Enzymatic transition state theory and transition state analogue design.

The incredible catalytic rate enhancements caused by enzymes led Linus Pauling (1) to suggest that enzymes bind tightly to substrates distorted toward the transition state, thereby concentrating them and enforcing catalysis. Wolfenden (2) explained that chemically stable analogues that resemble the transition state would be expected to bind more tightly than substrate by factors resembling the rate enhancement imposed by enzymes. The theory for tight binding of transition state analogues was supported by natural product chemistry and synthetic approaches to mimics of proposed enzymatic transition states (3–5). The well documented tight binding of transition state analogues confirms the thermodynamic aspects of tight binding by mimics of enzymatic transition states. Recently, protein dynamic motion has been proposed to account for catalysis without the necessity of tight binding at the transition state, where the transition state is formed by the instantaneous and optimal alignment of functional groups at the catalytic site (6).

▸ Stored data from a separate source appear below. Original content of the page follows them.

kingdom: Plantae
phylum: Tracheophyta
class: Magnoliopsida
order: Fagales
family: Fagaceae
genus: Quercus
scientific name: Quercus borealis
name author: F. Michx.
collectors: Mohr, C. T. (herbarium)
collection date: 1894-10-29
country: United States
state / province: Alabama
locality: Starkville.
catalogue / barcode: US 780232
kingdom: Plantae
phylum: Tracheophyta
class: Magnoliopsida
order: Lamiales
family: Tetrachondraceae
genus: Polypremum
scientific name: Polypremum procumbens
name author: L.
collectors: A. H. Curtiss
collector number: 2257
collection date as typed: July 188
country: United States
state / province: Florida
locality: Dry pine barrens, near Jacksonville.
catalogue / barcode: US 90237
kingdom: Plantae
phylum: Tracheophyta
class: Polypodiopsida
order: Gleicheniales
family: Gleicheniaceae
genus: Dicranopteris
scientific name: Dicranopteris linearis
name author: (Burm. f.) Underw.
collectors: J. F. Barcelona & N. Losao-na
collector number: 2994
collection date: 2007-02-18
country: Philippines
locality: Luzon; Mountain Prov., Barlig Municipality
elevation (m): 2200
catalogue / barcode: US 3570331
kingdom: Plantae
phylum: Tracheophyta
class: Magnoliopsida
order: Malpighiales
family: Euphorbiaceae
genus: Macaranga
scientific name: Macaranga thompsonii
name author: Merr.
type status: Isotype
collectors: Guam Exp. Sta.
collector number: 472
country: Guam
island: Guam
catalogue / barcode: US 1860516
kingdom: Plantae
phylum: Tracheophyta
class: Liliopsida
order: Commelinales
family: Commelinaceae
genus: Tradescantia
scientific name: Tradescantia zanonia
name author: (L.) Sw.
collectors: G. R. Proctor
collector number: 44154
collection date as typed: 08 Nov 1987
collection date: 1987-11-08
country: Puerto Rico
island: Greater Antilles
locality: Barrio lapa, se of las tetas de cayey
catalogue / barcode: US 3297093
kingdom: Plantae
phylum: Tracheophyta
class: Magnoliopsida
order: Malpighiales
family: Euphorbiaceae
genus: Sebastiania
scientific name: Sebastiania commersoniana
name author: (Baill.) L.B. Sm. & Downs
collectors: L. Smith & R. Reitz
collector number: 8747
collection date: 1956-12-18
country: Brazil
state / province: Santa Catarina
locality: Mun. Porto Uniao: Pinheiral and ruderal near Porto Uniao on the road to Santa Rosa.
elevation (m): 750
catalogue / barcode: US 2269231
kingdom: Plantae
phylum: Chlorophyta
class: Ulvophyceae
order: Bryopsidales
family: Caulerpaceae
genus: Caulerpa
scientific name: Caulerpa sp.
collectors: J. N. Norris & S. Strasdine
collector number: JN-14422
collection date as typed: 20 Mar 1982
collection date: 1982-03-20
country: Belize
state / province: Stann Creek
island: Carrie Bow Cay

Single molecule kinetics of enzymes supports the dynamic searchmode of catalysis, with individual catalytic events showing awide range of time intervals that average to the observed collective property of the enzyme (7). In the dynamic theory of catalysis, tight binding of a chemically stable transition state analogue arises from a conformational collapse of the protein around the inhibitor (8). The presence of a stable, attractive analogue causes a conformational convergence to the transition state geometry.Without catalysis the analogue forms a tightly bound complex. The dynamics of transition state formation is converted into static binding energy.